■ **What to do**: What is needed is a word-for-word transcription of every record below.

■ **Material for this exercise**:
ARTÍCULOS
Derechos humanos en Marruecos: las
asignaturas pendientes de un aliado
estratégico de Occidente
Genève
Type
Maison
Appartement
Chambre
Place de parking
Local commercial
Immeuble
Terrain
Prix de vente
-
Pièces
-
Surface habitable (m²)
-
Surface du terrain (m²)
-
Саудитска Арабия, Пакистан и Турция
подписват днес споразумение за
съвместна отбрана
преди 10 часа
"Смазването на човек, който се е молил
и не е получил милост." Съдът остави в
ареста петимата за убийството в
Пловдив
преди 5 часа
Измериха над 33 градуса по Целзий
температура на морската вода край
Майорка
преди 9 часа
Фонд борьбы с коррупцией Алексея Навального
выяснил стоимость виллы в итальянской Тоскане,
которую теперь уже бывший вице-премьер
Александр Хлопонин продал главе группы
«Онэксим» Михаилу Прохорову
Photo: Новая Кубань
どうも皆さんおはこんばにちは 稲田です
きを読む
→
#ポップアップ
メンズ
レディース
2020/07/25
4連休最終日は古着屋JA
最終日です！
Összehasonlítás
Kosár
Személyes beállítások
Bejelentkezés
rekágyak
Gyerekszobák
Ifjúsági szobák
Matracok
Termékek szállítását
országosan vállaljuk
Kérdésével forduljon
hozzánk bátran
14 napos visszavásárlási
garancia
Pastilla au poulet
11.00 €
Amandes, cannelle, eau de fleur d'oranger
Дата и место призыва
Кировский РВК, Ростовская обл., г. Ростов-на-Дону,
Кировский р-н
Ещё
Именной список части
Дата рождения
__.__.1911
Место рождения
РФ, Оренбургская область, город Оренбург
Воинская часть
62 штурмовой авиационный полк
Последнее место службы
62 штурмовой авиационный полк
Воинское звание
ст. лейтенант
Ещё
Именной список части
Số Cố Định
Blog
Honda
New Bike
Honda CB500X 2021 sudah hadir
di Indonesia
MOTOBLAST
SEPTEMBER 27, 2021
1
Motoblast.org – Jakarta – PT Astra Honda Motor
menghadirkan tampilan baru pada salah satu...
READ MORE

■ **Expected output**:
ARTÍCULOS
Derechos humanos en Marruecos: las
asignaturas pendientes de un aliado
estratégico de Occidente
Genève
Type
Maison
Appartement
Chambre
Place de parking
Local commercial
Immeuble
Terrain
Prix de vente
-
Pièces
-
Surface habitable (m²)
-
Surface du terrain (m²)
-
Саудитска Арабия, Пакистан и Турция
подписват днес споразумение за
съвместна отбрана
преди 10 часа
"Смазването на човек, който се е молил
и не е получил милост." Съдът остави в
ареста петимата за убийството в
Пловдив
преди 5 часа
Измериха над 33 градуса по Целзий
температура на морската вода край
Майорка
преди 9 часа
Фонд борьбы с коррупцией Алексея Навального
выяснил стоимость виллы в итальянской Тоскане,
которую теперь уже бывший вице-премьер
Александр Хлопонин продал главе группы
«Онэксим» Михаилу Прохорову
Photo: Новая Кубань
どうも皆さんおはこんばにちは 稲田です
きを読む
→
#ポップアップ
メンズ
レディース
2020/07/25
4連休最終日は古着屋JA
最終日です！
Összehasonlítás
Kosár
Személyes beállítások
Bejelentkezés
rekágyak
Gyerekszobák
Ifjúsági szobák
Matracok
Termékek szállítását
országosan vállaljuk
Kérdésével forduljon
hozzánk bátran
14 napos visszavásárlási
garancia
Pastilla au poulet
11.00 €
Amandes, cannelle, eau de fleur d'oranger
Дата и место призыва
Кировский РВК, Ростовская обл., г. Ростов-на-Дону,
Кировский р-н
Ещё
Именной список части
Дата рождения
__.__.1911
Место рождения
РФ, Оренбургская область, город Оренбург
Воинская часть
62 штурмовой авиационный полк
Последнее место службы
62 штурмовой авиационный полк
Воинское звание
ст. лейтенант
Ещё
Именной список части
Số Cố Định
Blog
Honda
New Bike
Honda CB500X 2021 sudah hadir
di Indonesia
MOTOBLAST
SEPTEMBER 27, 2021
1
Motoblast.org – Jakarta – PT Astra Honda Motor
menghadirkan tampilan baru pada salah satu...
READ MORE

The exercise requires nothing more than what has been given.